Budi Santoso menyampaikan rencananya di Jakarta Pusat, Selasa (24/2/2026). "Saya dengan Yandri tadi memang janji. Kan ada acara lain sekalian saya mau nanya itu. Seperti apa maksudnya," ujarnya.
Sebelumnya, Yandri Susanto menyampaikan kekhawatiran dalam rapat kerja dengan Komisi V DPR (12/11/2025). Ia menilai pembangunan Koperasi Desa Merah Putih terancam tidak optimal jika ekspansi minimarket tidak diatur. Yandri berpendapat, skala retail modern berpotensi memonopoli pasar dan menciptakan ketidakseimbangan.
Menanggapi wacana tersebut, Direktur Jenderal Perdagangan Dalam Negeri Kementerian Perdagangan, Iqbal Shoffan Shofwan, menegaskan bahwa kebijakan saat ini masih berpedoman pada Peraturan Pemerintah Nomor 28 Tahun 2025. Iqbal menambahkan, perubahan aturan akan mempertimbangkan dinamika yang terjadi di lapangan.

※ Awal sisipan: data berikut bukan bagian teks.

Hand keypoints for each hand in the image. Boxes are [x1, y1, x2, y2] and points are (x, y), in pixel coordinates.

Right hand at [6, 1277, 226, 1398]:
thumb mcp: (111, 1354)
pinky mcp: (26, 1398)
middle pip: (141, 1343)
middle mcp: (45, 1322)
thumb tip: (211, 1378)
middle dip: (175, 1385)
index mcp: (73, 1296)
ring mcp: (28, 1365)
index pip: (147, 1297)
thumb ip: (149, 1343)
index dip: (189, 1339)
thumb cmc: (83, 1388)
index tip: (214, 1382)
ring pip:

Menurut Iqbal, ekspansi retail modern berjejaring seperti Alfamart masih terpusat di wilayah perkotaan. Faktor demografi dan pendapatan penduduk menjadi pertimbangan utama bagi pengusaha sebelum melakukan ekspansi.
"Sampai sekarang kita masih jarang sekali menemukan retail modern yang berjejaring itu ada di desa-desa. Jadi saya pikir enggak ada masalah," kata Iqbal.
Kementerian Perdagangan mendorong kemitraan antara koperasi dan retail modern. Iqbal menjelaskan, Koperasi Desa Merah Putih dan retail modern memiliki karakteristik berbeda. Koperasi fokus pada penampungan produk lokal desa, sementara retail modern mayoritas menjual produk pabrikan. Meski demikian, Iqbal melihat peluang bagi koperasi untuk memperluas jangkauan pemasaran produk UMKM dari desa lain.